# Description of the task:
Drop all pictures and repeat exactly the lines from the line holding "всего десять лет, мы откуда-то уже" through the end of the records.

# Records for this exercise:
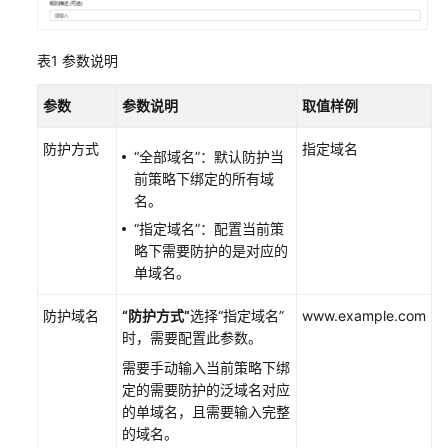
防
护
表1
参数说明
策
略
参数
参数说明
取值样例
配
防护方式
指定域名
置
“全部域名”
：默认防护当
防
前策略下绑定的所有域
护
名。
策
“指定域名”
：配置当前策
略
略下需要防护的是对应的
单域名。
配
置
防护域名
“防护方式”
选择
“指定域名”
www.example.com
引
时，需要配置此参数。
导
需要手动输入当前策略下绑
定的需要防护的泛域名对应
配
的单域名，且需要输入完整
置
的域名。
Web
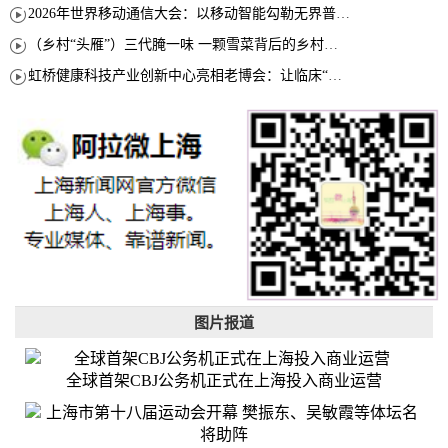
2026年世界移动通信大会：以移动智能勾勒无界普惠新愿景
（乡村“头雁”）三代腌一味 一颗雪菜背后的乡村致富经
虹桥健康科技产业创新中心亮相老博会：让临床“需求”定义银发经济新生态
图片报道
全球首架CBJ公务机正式在上海投入商业运营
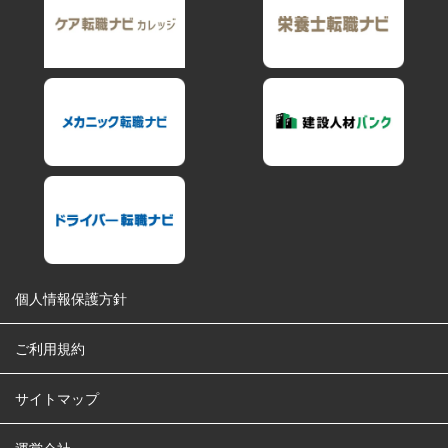
個人情報保護方針
ご利用規約
サイトマップ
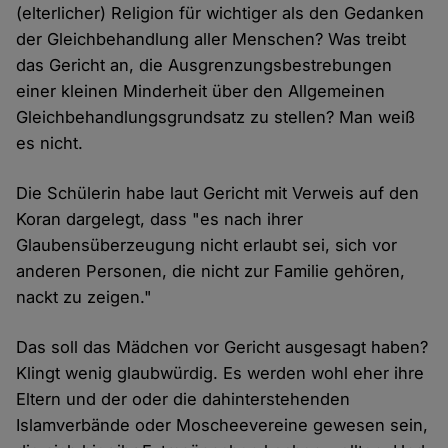
(elterlicher) Religion für wichtiger als den Gedanken
der Gleichbehandlung aller Menschen? Was treibt
das Gericht an, die Ausgrenzungsbestrebungen
einer kleinen Minderheit über den Allgemeinen
Gleichbehandlungsgrundsatz zu stellen? Man weiß
es nicht.
Die Schülerin habe laut Gericht mit Verweis auf den
Koran dargelegt, dass "es nach ihrer
Glaubensüberzeugung nicht erlaubt sei, sich vor
anderen Personen, die nicht zur Familie gehören,
nackt zu zeigen."
Das soll das Mädchen vor Gericht ausgesagt haben?
Klingt wenig glaubwürdig. Es werden wohl eher ihre
Eltern und der oder die dahinterstehenden
Islamverbände oder Moscheevereine gewesen sein,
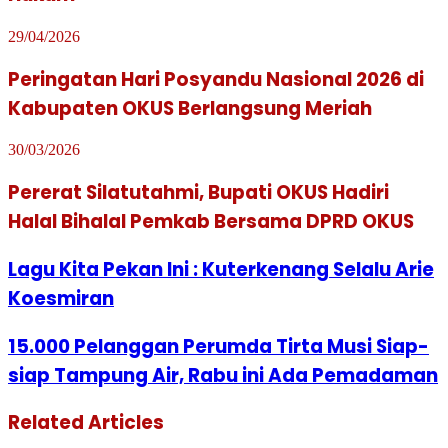
29/04/2026
Peringatan Hari Posyandu Nasional 2026 di
Kabupaten OKUS Berlangsung Meriah
30/03/2026
Pererat Silatutahmi, Bupati OKUS Hadiri
Halal Bihalal Pemkab Bersama DPRD OKUS
Lagu Kita Pekan Ini : Kuterkenang Selalu Arie
Koesmiran
15.000 Pelanggan Perumda Tirta Musi Siap-
siap Tampung Air, Rabu ini Ada Pemadaman
Related Articles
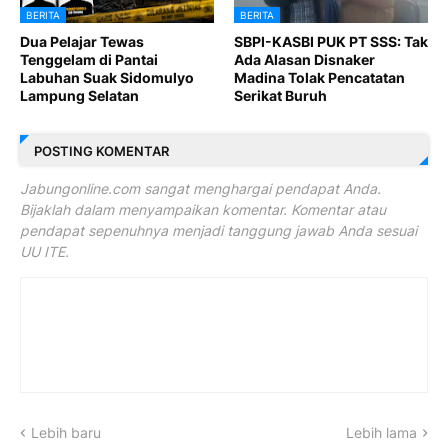
BERITA
BERITA
Dua Pelajar Tewas
SBPI-KASBI PUK PT SSS: Tak
Tenggelam di Pantai
Ada Alasan Disnaker
Labuhan Suak Sidomulyo
Madina Tolak Pencatatan
Lampung Selatan
Serikat Buruh
POSTING KOMENTAR
Jabungonline.com sangat menghargai pendapat Anda.
Bijaklah dalam menyampaikan komentar. Komentar atau
pendapat sepenuhnya menjadi tanggung jawab Anda sesuai
UU ITE.
Lebih baru
Lebih lama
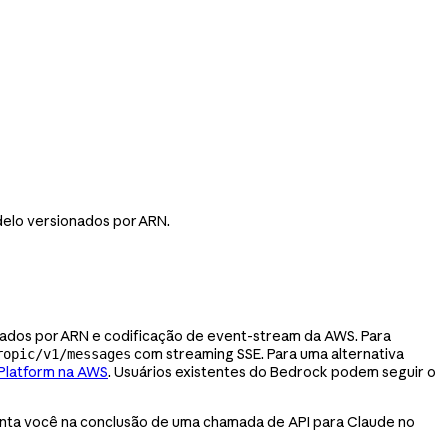
elo versionados por ARN.
ados por ARN e codificação de event-stream da AWS. Para
com streaming SSE. Para uma alternativa
ropic/v1/messages
Platform na AWS
. Usuários existentes do Bedrock podem seguir o
enta você na conclusão de uma chamada de API para Claude no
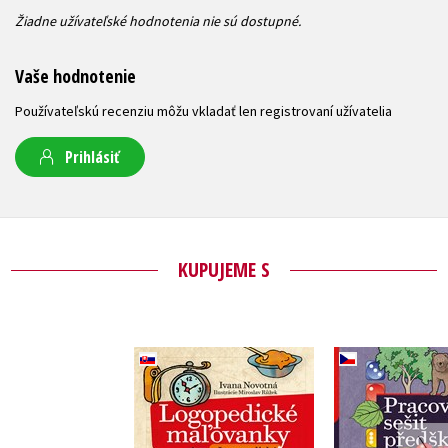
Žiadne užívateľské hodnotenia nie sú dostupné.
Vaše hodnotenie
Používateľskú recenziu môžu vkladať len registrovaní užívatelia
Prihlásiť
KUPUJEME S
Logopedické
Pracovní
maľovanky
předškol
Ivana Novotná
Ivana No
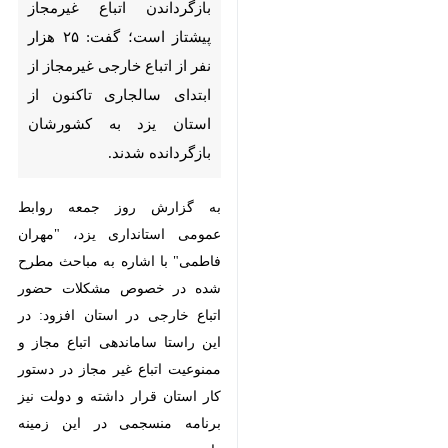
خارجی غیرمجاز از ابتدای سالجاری
تاکنون از استان یزد به کشورشان
بازگردانده شدند.
به گزارش روز جمعه روابط عمومی
استانداری یزد، "مهران فاطمی" با
اشاره به مباحث مطرح شده در
خصوص مشکلات حضور اتباع خارجی
در استان افزود: در این راستا
ساماندهی اتباع مجاز و ممنوعیت
اتباع غیر مجاز در دستور کار استان
قرار داشته و دولت نیز برنامه
منسجمی در این زمینه دارد.
×
وی با اشاره به برقراری تماس تلفنی با
♿︎
استاندار کرمان جهت تسلیت به
×
مناسبت شهادت جمعی از هموطنان در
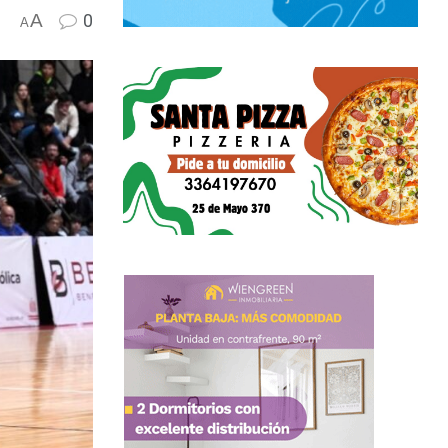
A
0
A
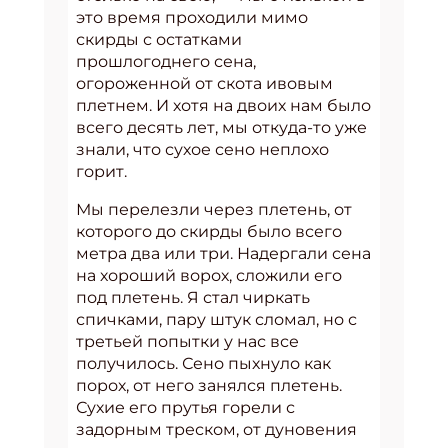
это время проходили мимо
скирды с остатками
прошлогоднего сена,
огороженной от скота ивовым
плетнем. И хотя на двоих нам было
всего десять лет, мы откуда-то уже
знали, что сухое сено неплохо
горит.
Мы перелезли через плетень, от
которого до скирды было всего
метра два или три. Надергали сена
на хороший ворох, сложили его
под плетень. Я стал чиркать
спичками, пару штук сломал, но с
третьей попытки у нас все
получилось. Сено пыхнуло как
порох, от него занялся плетень.
Сухие его прутья горели с
задорным треском, от дуновения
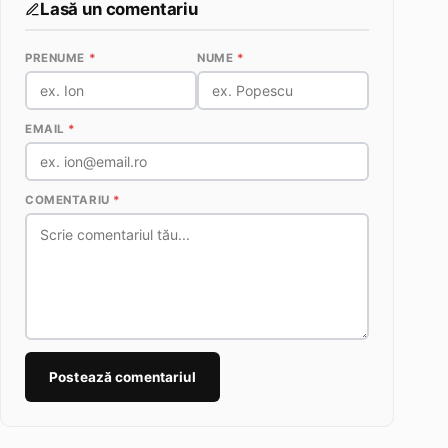
Lasă un comentariu
PRENUME
*
NUME
*
EMAIL
*
COMENTARIU
*
Postează comentariul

# Answer section:
всего десять лет, мы откуда-то уже
знали, что сухое сено неплохо
горит.
Мы перелезли через плетень, от
которого до скирды было всего
метра два или три. Надергали сена
на хороший ворох, сложили его
под плетень. Я стал чиркать
спичками, пару штук сломал, но с
третьей попытки у нас все
получилось. Сено пыхнуло как
порох, от него занялся плетень.
Сухие его прутья горели с
задорным треском, от дуновения
Lasă un comentariu
PRENUME
*
NUME
*
EMAIL
*
COMENTARIU
*
Postează comentariul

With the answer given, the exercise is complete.